* **Exercise goal**: A single number is wanted: how many lines of the data below include the string "from"?

....

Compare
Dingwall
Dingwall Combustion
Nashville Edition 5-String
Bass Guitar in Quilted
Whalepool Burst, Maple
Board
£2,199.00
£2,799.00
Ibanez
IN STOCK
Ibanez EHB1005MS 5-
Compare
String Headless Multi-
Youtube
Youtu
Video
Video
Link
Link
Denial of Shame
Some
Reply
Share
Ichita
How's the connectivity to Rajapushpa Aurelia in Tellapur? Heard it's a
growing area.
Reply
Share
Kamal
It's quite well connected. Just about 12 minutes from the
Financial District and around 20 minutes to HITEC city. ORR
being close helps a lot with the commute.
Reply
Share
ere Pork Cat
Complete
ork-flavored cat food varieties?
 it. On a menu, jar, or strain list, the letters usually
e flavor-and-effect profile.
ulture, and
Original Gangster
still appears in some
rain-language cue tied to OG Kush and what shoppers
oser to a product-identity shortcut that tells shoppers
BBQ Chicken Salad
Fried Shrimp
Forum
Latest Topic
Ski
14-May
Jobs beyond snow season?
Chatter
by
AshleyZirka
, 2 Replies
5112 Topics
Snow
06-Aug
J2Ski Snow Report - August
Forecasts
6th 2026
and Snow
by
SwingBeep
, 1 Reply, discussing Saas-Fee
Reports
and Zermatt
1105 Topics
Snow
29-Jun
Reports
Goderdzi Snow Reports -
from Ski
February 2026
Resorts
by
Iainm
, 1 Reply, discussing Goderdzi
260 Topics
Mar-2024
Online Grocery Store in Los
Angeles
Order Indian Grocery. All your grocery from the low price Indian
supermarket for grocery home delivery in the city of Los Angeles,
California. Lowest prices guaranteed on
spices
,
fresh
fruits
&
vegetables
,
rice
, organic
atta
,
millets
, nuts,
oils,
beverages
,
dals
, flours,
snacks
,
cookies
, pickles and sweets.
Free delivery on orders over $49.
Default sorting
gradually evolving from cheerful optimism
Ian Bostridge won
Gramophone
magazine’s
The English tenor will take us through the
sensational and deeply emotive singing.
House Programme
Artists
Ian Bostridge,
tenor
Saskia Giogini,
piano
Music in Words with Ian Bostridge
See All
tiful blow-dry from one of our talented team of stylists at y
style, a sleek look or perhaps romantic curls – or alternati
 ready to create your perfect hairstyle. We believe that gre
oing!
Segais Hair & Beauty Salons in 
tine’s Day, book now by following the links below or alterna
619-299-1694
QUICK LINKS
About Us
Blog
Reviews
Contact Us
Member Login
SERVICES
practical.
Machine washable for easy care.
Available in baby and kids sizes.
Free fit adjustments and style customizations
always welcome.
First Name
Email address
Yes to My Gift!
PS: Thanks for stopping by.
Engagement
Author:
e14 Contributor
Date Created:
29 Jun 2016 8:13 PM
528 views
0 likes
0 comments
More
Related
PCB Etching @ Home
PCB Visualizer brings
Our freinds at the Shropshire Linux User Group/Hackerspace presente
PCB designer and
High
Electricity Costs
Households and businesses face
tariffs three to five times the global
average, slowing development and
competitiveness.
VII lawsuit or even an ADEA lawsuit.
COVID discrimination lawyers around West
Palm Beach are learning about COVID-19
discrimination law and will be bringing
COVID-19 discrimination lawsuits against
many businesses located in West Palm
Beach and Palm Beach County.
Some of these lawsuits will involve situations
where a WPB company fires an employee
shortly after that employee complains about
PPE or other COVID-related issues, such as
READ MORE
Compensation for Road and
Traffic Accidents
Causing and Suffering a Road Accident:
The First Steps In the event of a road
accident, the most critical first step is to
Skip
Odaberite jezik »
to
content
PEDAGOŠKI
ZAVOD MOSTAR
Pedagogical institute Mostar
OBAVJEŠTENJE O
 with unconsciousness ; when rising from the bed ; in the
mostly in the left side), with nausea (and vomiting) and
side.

....

* **Result of this exercise**: 6